• **Task directions**
When a line of the entries contains "buttons", please list that line.

• **Material provided**
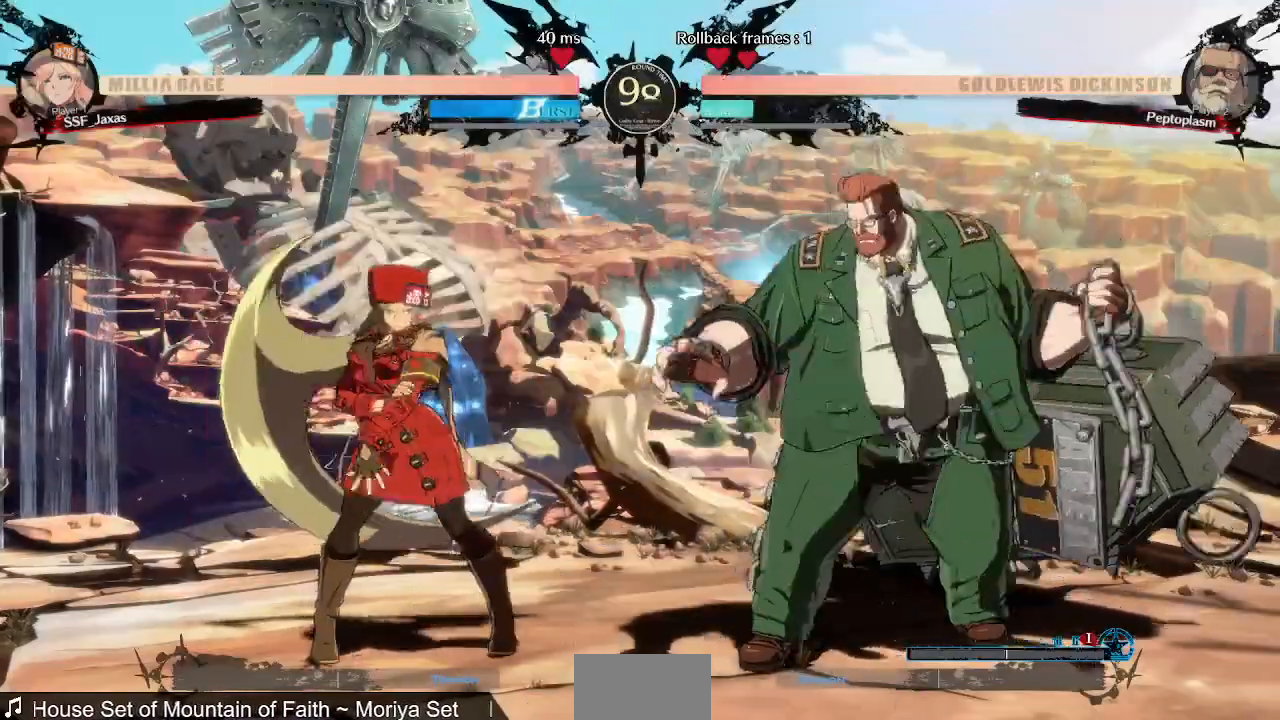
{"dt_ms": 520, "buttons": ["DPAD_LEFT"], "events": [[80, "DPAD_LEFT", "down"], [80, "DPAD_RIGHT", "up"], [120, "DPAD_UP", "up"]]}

--

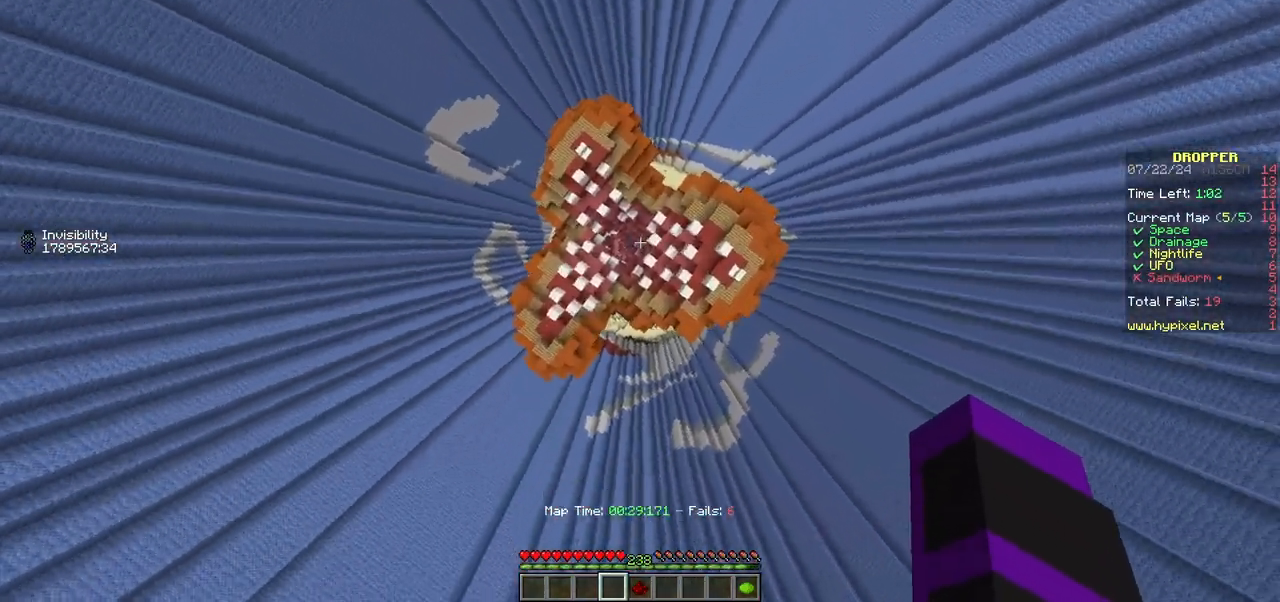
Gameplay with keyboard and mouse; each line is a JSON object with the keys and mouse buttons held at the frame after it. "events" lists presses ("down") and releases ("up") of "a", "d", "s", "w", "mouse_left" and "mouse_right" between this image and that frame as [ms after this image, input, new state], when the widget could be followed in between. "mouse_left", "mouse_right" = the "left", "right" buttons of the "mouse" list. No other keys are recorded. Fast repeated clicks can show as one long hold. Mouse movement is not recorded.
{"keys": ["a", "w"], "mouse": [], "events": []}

• **Result**
{"dt_ms": 520, "buttons": ["DPAD_LEFT"], "events": [[80, "DPAD_LEFT", "down"], [80, "DPAD_RIGHT", "up"], [120, "DPAD_UP", "up"]]}
Gameplay with keyboard and mouse; each line is a JSON object with the keys and mouse buttons held at the frame after it. "events" lists presses ("down") and releases ("up") of "a", "d", "s", "w", "mouse_left" and "mouse_right" between this image and that frame as [ms after this image, input, new state], when the widget could be followed in between. "mouse_left", "mouse_right" = the "left", "right" buttons of the "mouse" list. No other keys are recorded. Fast repeated clicks can show as one long hold. Mouse movement is not recorded.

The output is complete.